Tor suggested a clever optimisation; a good number of compose sequences (which looks like <dead_acute> <a> : “á”) resemble the decomposed form (a la Unicode) of those characters. Thus, we can let the user type what she wants, and we can try Unicode normalisation to see if the sequence is composed to a single Unicode character. Lets demonstrate in Python,

$ python
>>> import unicodedata
>>> sequence=[65, 0x301]     # That's 'a' and acute
>>> result = unicodedata.normalize('NFC',"".join(map(unichr, sequence)))
>>> result
u'\xc1'
>>> print len(result)
1
>>> print result
Á

That long line above takes the array, applies the unichr() function on each member so that they become Unicode characters and then joins them in a single string. Finally, it normalises the (decomposed) string to a single character. The fact that the resulting string has length 1 (single character) is key to this optimisation. Over 1000 compose sequences can be removed from the compose table through this optimisation.

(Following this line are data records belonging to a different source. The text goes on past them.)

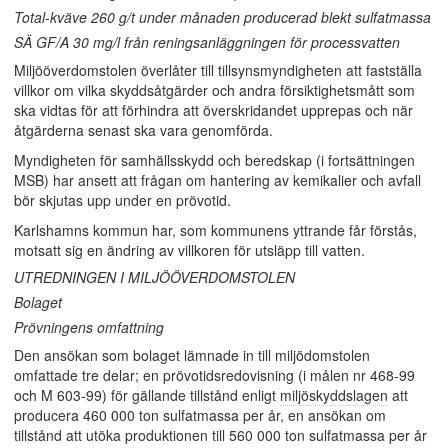
Total-kväve 260 g/t under månaden producerad blekt sulfatmassa
SÄ GF/A 30 mg/l från reningsanläggningen för processvatten
Miljööverdomstolen överlåter till tillsynsmyndigheten att fastställa
villkor om vilka skyddsåtgärder och andra försiktighetsmått som
ska vidtas för att förhindra att överskridandet upprepas och när
åtgärderna senast ska vara genomförda.
Myndigheten för samhällsskydd och beredskap (i fortsättningen
MSB) har ansett att frågan om hantering av kemikalier och avfall
bör skjutas upp under en prövotid.
Karlshamns kommun har, som kommunens yttrande får förstås,
motsatt sig en ändring av villkoren för utsläpp till vatten.
UTREDNINGEN I MILJÖÖVERDOMSTOLEN
Bolaget
Prövningens omfattning
Den ansökan som bolaget lämnade in till miljödomstolen
omfattade tre delar; en prövotidsredovisning (i målen nr 468-99
och M 603-99) för gällande tillstånd enligt
miljöskyddslagen
att
producera 460 000 ton sulfatmassa per år, en ansökan om
tillstånd att utöka produktionen till 560 000 ton sulfatmassa per år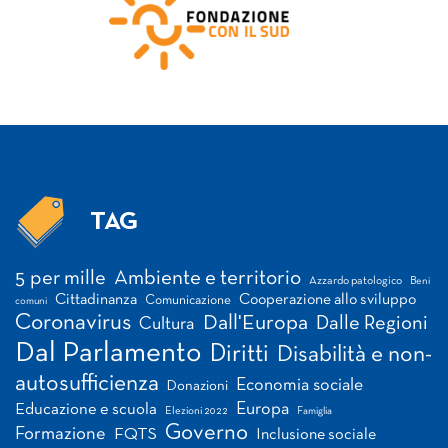
TAG
Tag
5 per mille
Ambiente e territorio
Azzardo patologico
Beni
Cittadinanza
Cooperazione allo sviluppo
Comunicazione
comuni
Coronavirus
Dall'Europa
Dalle Regioni
Cultura
Dal Parlamento
Diritti
Disabilità e non-
autosufficienza
Economia sociale
Donazioni
Europa
Educazione e scuola
Elezioni 2022
Famiglia
Governo
Formazione
FQTS
Inclusione sociale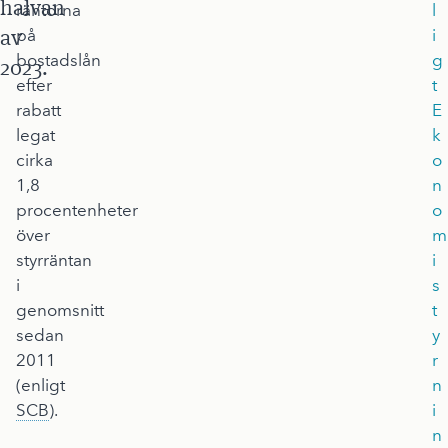
halvan
räntorna
l
av
på
i
bostadslån
g
2023.
efter
t
rabatt
E
legat
k
cirka
o
1,8
n
procentenheter
o
över
m
styrräntan
i
i
s
genomsnitt
t
sedan
y
2011
r
(enligt
n
SCB
).
i
n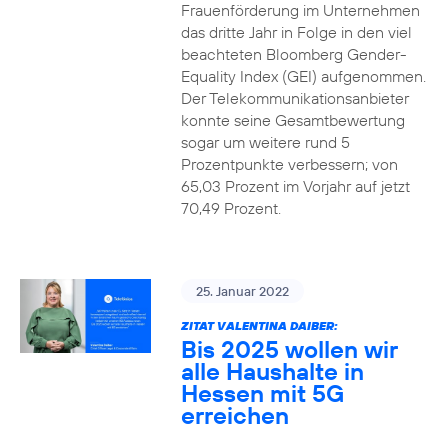
Frauenförderung im Unternehmen
das dritte Jahr in Folge in den viel
beachteten Bloomberg Gender-
Equality Index (GEI) aufgenommen.
Der Telekommunikationsanbieter
konnte seine Gesamtbewertung
sogar um weitere rund 5
Prozentpunkte verbessern; von
65,03 Prozent im Vorjahr auf jetzt
70,49 Prozent.
25. Januar 2022
ZITAT VALENTINA DAIBER:
Bis 2025 wollen wir
alle Haushalte in
Hessen mit 5G
erreichen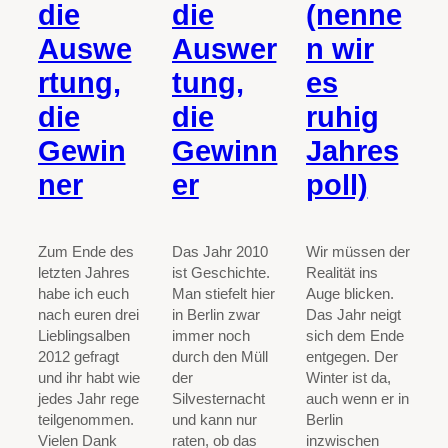
die
die
(nenne
Auswe
Auswer
n wir
rtung,
tung,
es
die
die
ruhig
Gewin
Gewinn
Jahres
ner
er
poll)
Zum Ende des
Das Jahr 2010
Wir müssen der
letzten Jahres
ist Geschichte.
Realität ins
habe ich euch
Man stiefelt hier
Auge blicken.
nach euren drei
in Berlin zwar
Das Jahr neigt
Lieblingsalben
immer noch
sich dem Ende
2012 gefragt
durch den Müll
entgegen. Der
und ihr habt wie
der
Winter ist da,
jedes Jahr rege
Silvesternacht
auch wenn er in
teilgenommen.
und kann nur
Berlin
Vielen Dank
raten, ob das
inzwischen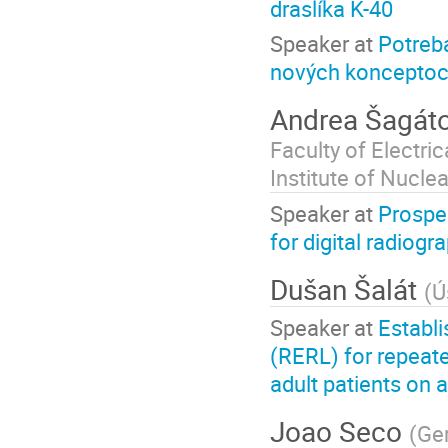
draslíka K-40
Speaker at
Potreb
nových konceptoch
Andrea Šagát
Faculty of Electri
Institute of Nucle
Speaker at
Prospec
for digital radiogr
Dušan Šalát
(
Ú
Speaker at
Establi
(RERL) for repeat
adult patients on a
Joao Seco
(
Ge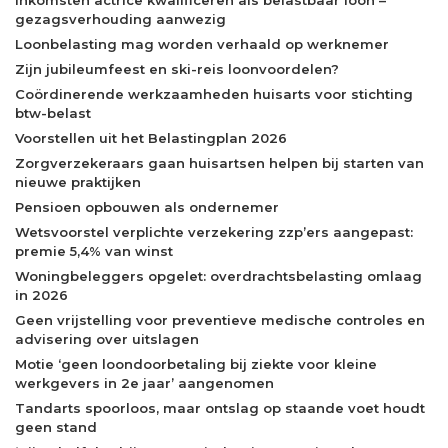
Inkomsten actrice kwalificeren als belastbaar loon –
gezagsverhouding aanwezig
Loonbelasting mag worden verhaald op werknemer
Zijn jubileumfeest en ski-reis loonvoordelen?
Coördinerende werkzaamheden huisarts voor stichting
btw-belast
Voorstellen uit het Belastingplan 2026
Zorgverzekeraars gaan huisartsen helpen bij starten van
nieuwe praktijken
Pensioen opbouwen als ondernemer
Wetsvoorstel verplichte verzekering zzp’ers aangepast:
premie 5,4% van winst
Woningbeleggers opgelet: overdrachtsbelasting omlaag
in 2026
Geen vrijstelling voor preventieve medische controles en
advisering over uitslagen
Motie ‘geen loondoorbetaling bij ziekte voor kleine
werkgevers in 2e jaar’ aangenomen
Tandarts spoorloos, maar ontslag op staande voet houdt
geen stand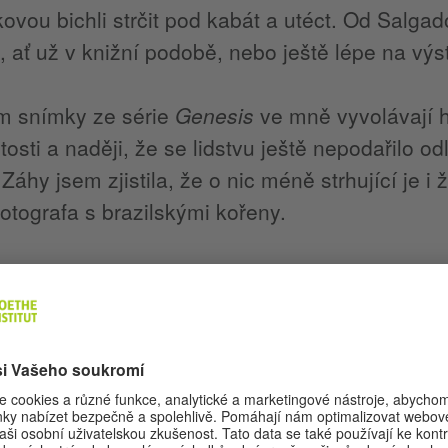
ovou bichli strčit pod kabát a utéct. Od Salgado
, ať už v knižní podobě, nebo ještě lépe na vý
m snímky ze série
Genesis
ve mně vyvolávají 
osti a naději, že se lidstvu ještě nepodařilo odlo
 Záhy jsem zjistila, že o nic méně strhující je i 
 fotografa s brazilskými kořeny.
vat celý svět
 Salgado se narodil roku 1944 ve státě Minas Ge
armě. Poté studoval ekonomii na univerzitě v S
v Paříži, kde žije dodnes. Zpočátku se živil j
i pro kávu a také pro Světovou banku. Díky tét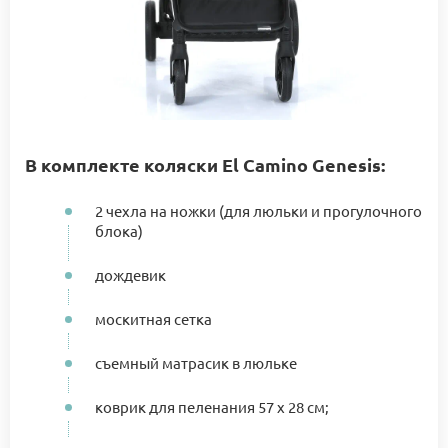
В комплекте коляски El Camino Genesis:
2 чехла на ножки (для люльки и прогулочного
блока)
дождевик
москитная сетка
съемный матрасик в люльке
коврик для пеленания 57 х 28 см;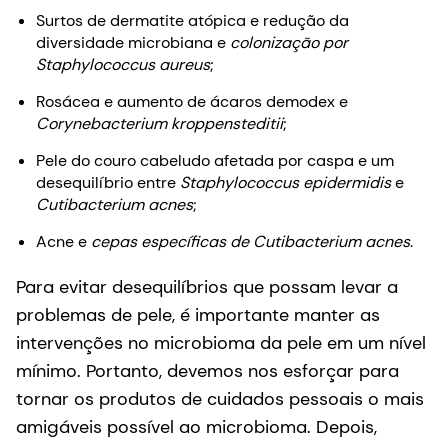
Surtos de dermatite atópica e redução da
diversidade microbiana e
colonização por
Staphylococcus aureus
;
Rosácea e aumento de ácaros demodex e
Corynebacterium kroppensteditii
;
Pele do couro cabeludo afetada por caspa e um
desequilíbrio entre
Staphylococcus epidermidis
e
Cutibacterium acnes
;
Acne e
cepas específicas de Cutibacterium acnes
.
Para evitar desequilíbrios que possam levar a
problemas de pele, é importante manter as
intervenções no microbioma da pele em um nível
mínimo. Portanto, devemos nos esforçar para
tornar os produtos de cuidados pessoais o mais
amigáveis possível ao microbioma. Depois,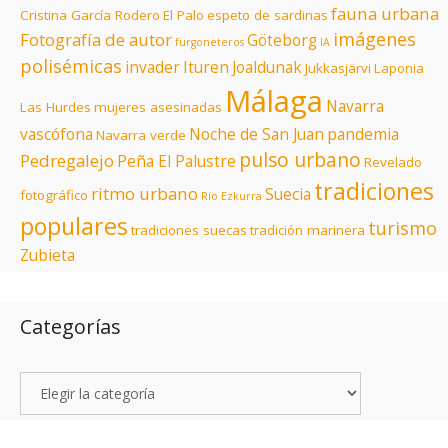
fauna urbana
Cristina García Rodero
El Palo
espeto de sardinas
imágenes
Fotografía de autor
Göteborg
furgoneteros
IA
polisémicas
invader
Ituren
Joaldunak
Jukkasjärvi
Laponia
Málaga
Navarra
Las Hurdes
mujeres asesinadas
vascófona
Noche de San Juan
pandemia
Navarra verde
pulso urbano
Pedregalejo
Peña El Palustre
Revelado
tradiciones
ritmo urbano
Suecia
fotográfico
Río Ezkurra
populares
turismo
tradiciones suecas
tradición marinera
Zubieta
Categorías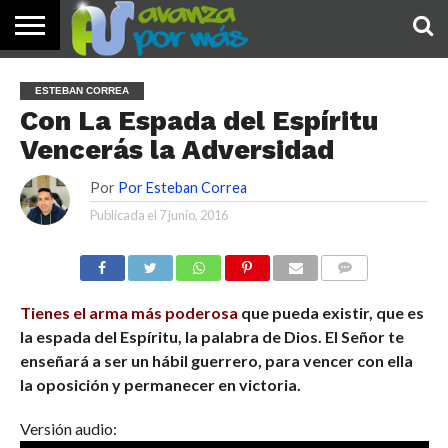
INICIO
PALABRA
DEVOCIONALES
NOTICIAS
TESTIMONIOS
ORACIONES
SOBRE
IMÁGENES
ESTEBAN CORREA
DE HOY
NOSOTROS
Con La Espada del Espíritu
Vencerás la Adversidad
Por
Por Esteban Correa
Publicada el
7 junio, 2016
COMENTARIOS
Tienes el arma más poderosa
que pueda existir, que es
la espada del Espíritu, la palabra de Dios. El Señor te
enseñará a ser un hábil guerrero, para vencer con ella
la oposición y permanecer en victoria.
Versión audio: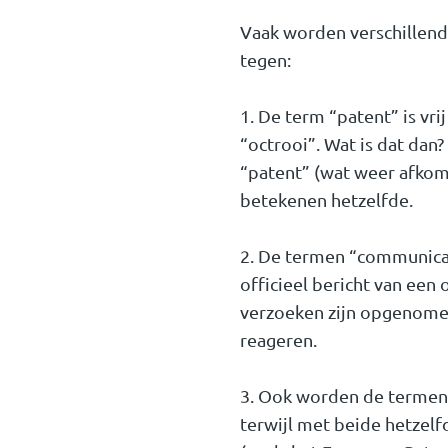
Vaak worden verschillend
tegen:
1. De term “patent” is vr
“octrooi”. Wat is dat dan
“patent” (wat weer afkoms
betekenen hetzelfde.
2. De termen “communicat
officieel bericht van een
verzoeken zijn opgenomen
reageren.
3. Ook worden de termen 
terwijl met beide hetzel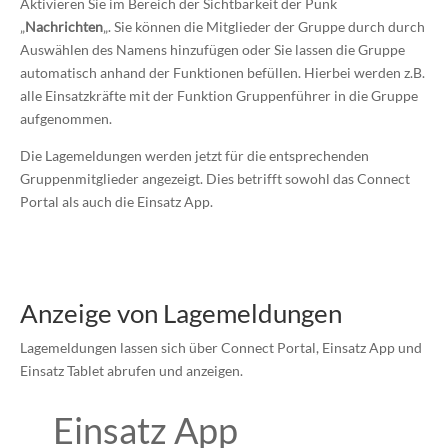
Aktivieren Sie im Bereich der Sichtbarkeit der Punk
„
Nachrichten
„. Sie können die Mitglieder der Gruppe durch durch
Auswählen des Namens hinzufügen oder Sie lassen die Gruppe
automatisch anhand der Funktionen befüllen. Hierbei werden z.B.
alle Einsatzkräfte mit der Funktion Gruppenführer in die Gruppe
aufgenommen.
Die Lagemeldungen werden jetzt für die entsprechenden
Gruppenmitglieder angezeigt. Dies betrifft sowohl das Connect
Portal als auch die Einsatz App.
Anzeige von Lagemeldungen
Lagemeldungen lassen sich über Connect Portal, Einsatz App und
Einsatz Tablet abrufen und anzeigen.
Einsatz App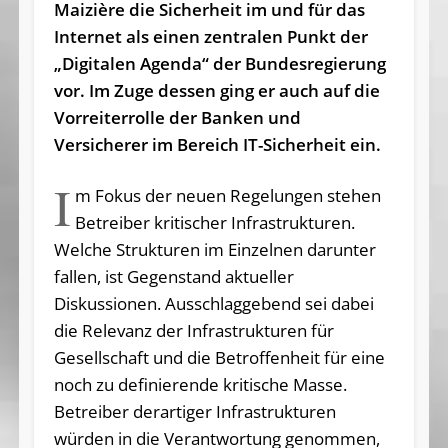
Maizière die Sicherheit im und für das
Internet als einen zentralen Punkt der
„Digitalen Agenda“ der Bundesregierung
vor. Im Zuge dessen ging er auch auf die
Vorreiterrolle der Banken und
Versicherer im Bereich IT-Sicherheit ein.
I
m Fokus der neuen Regelungen stehen
Betreiber kritischer Infrastrukturen.
Welche Strukturen im Einzelnen darunter
fallen, ist Gegenstand aktueller
Diskussionen. Ausschlaggebend sei dabei
die Relevanz der Infrastrukturen für
Gesellschaft und die Betroffenheit für eine
noch zu definierende kritische Masse.
Betreiber derartiger Infrastrukturen
würden in die Verantwortung genommen,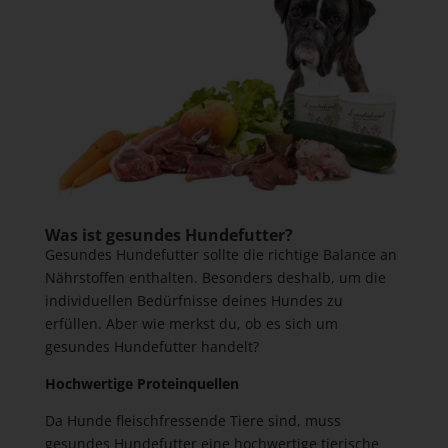
Was ist gesundes Hundefutter?
Gesundes Hundefutter sollte die richtige Balance an
Nährstoffen enthalten. Besonders deshalb, um die
individuellen Bedürfnisse deines Hundes zu
erfüllen. Aber wie merkst du, ob es sich um
gesundes Hundefutter handelt?
Hochwertige Proteinquellen
Da Hunde fleischfressende Tiere sind, muss
gesundes Hundefutter eine hochwertige tierische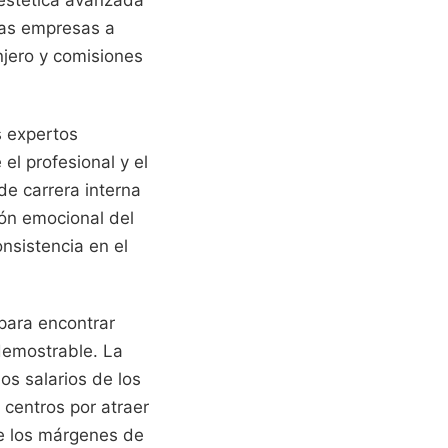
 estética avanzada
las empresas a
njero y comisiones
s expertos
el profesional y el
de carrera interna
ón emocional del
nsistencia en el
 para encontrar
demostrable. La
os salarios de los
centros por atraer
re los márgenes de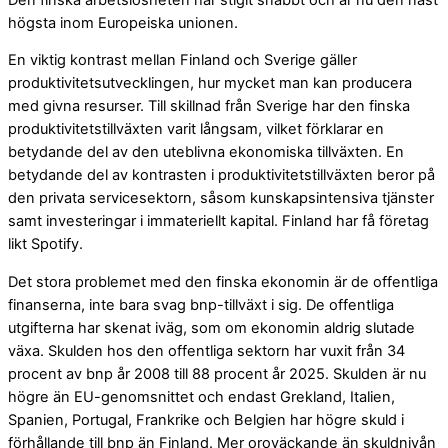
högsta inom Europeiska unionen.
En viktig kontrast mellan Finland och Sverige gäller
produktivitetsutvecklingen, hur mycket man kan producera
med givna resurser. Till skillnad från Sverige har den finska
produktivitetstillväxten varit långsam, vilket förklarar en
betydande del av den uteblivna ekonomiska tillväxten. En
betydande del av kontrasten i produktivitetstillväxten beror på
den privata servicesektorn, såsom kunskapsintensiva tjänster
samt investeringar i immateriellt kapital. Finland har få företag
likt Spotify.
Det stora problemet med den finska ekonomin är de offentliga
finanserna, inte bara svag bnp-tillväxt i sig. De offentliga
utgifterna har skenat iväg, som om ekonomin aldrig slutade
växa. Skulden hos den offentliga sektorn har vuxit från 34
procent av bnp år 2008 till 88 procent år 2025. Skulden är nu
högre än EU-genomsnittet och endast Grekland, Italien,
Spanien, Portugal, Frankrike och Belgien har högre skuld i
förhållande till bnp än Finland. Mer oroväckande än skuldnivån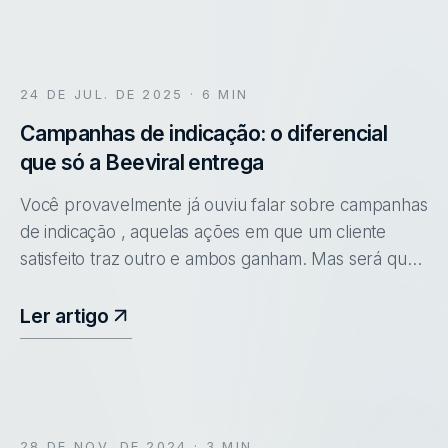
24 DE JUL. DE 2025
· 6 MIN
Campanhas de indicação: o diferencial
que só a Beeviral entrega
Você provavelmente já ouviu falar sobre campanhas
de indicação , aquelas ações em que um cliente
satisfeito traz outro e ambos ganham. Mas será que
todas funcionam da mesma forma? A verdade é que,
por trás de uma campanh
Ler artigo
28 DE NOV. DE 2024
· 3 MIN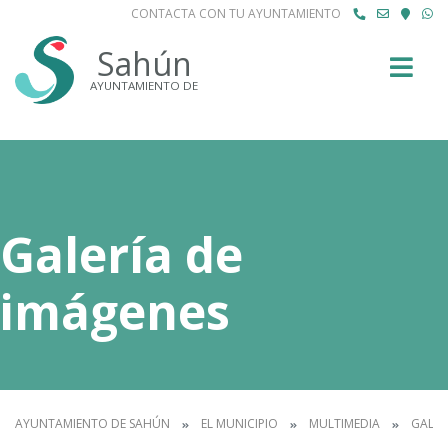
CONTACTA CON TU AYUNTAMIENTO
Buscar
Sahún
AYUNTAMIENTO DE
Galería de
imágenes
AYUNTAMIENTO DE SAHÚN
EL MUNICIPIO
MULTIMEDIA
GALER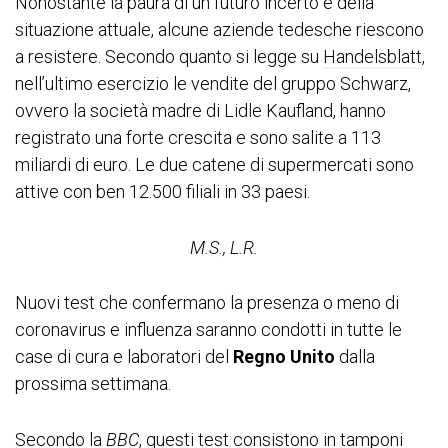
Nonostante la paura di un futuro incerto e della
situazione attuale, alcune aziende tedesche riescono
a resistere. Secondo quanto si legge su
Handelsblatt
,
nell’ultimo esercizio le vendite del gruppo Schwarz,
ovvero la società madre di Lidle Kaufland, hanno
registrato una forte crescita e sono salite a 113
miliardi di euro. Le due catene di supermercati sono
attive con ben 12.500 filiali in 33 paesi.
M.S., L.R.
Nuovi test che confermano la presenza o meno di
coronavirus e influenza saranno condotti in tutte le
case di cura e laboratori del
Regno Unito
dalla
prossima settimana.
Secondo la
BBC
, questi test consistono in tamponi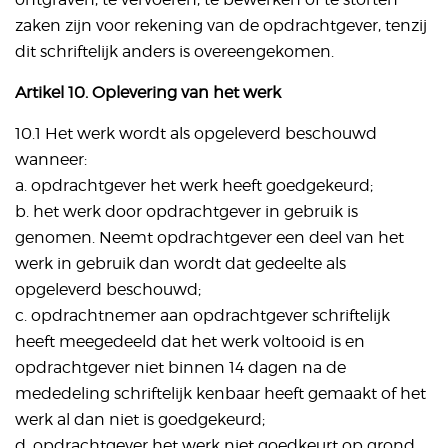
zaken zijn voor rekening van de opdrachtgever, tenzij
dit schriftelijk anders is overeengekomen.
Artikel 10. Oplevering van het werk
10.1 Het werk wordt als opgeleverd beschouwd
wanneer:
a. opdrachtgever het werk heeft goedgekeurd;
b. het werk door opdrachtgever in gebruik is
genomen. Neemt opdrachtgever een deel van het
werk in gebruik dan wordt dat gedeelte als
opgeleverd beschouwd;
c. opdrachtnemer aan opdrachtgever schriftelijk
heeft meegedeeld dat het werk voltooid is en
opdrachtgever niet binnen 14 dagen na de
mededeling schriftelijk kenbaar heeft gemaakt of het
werk al dan niet is goedgekeurd;
d. opdrachtgever het werk niet goedkeurt op grond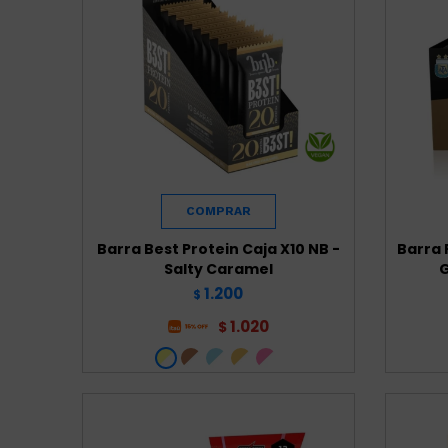
Barra Best Protein Caja X10 NB -
Barra 
Salty Caramel
G
1.200
$
1.020
$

This includes a big chunk of the Latin Unicode blocks, about a few dozens of Cyrillic characters, all of modern Greek and Greek polytonic, some Indic languages (are they actually used?) and other misc sequences.

Matthias laid out the requirements for the optimisation of the remaining compose sequences; ① it has to be static const so a single copy is shared all over the place, ② the first column (out of six) is repeated too often, thus use subtables, and ③ each row ends with a varying number of zeroes, so cut on those zeroes as well. This also required the automatic generation of the optimised table using a script.

The work has not finished yet, and requires testing of the patch. The high priority testing is that keyboard layouts do not get any regressions (that is, compose sequences with dead keys must continue to work along with any new sequences).

With an updated compose table in GTK+, one can write things like ⒼⓃⓄⓂⒺ and all variations of accents on characters, in an easier way.

I’ld like to thank Matthias and Tor for their support in this work. And Jeff for adding this blog to Planet GNOME!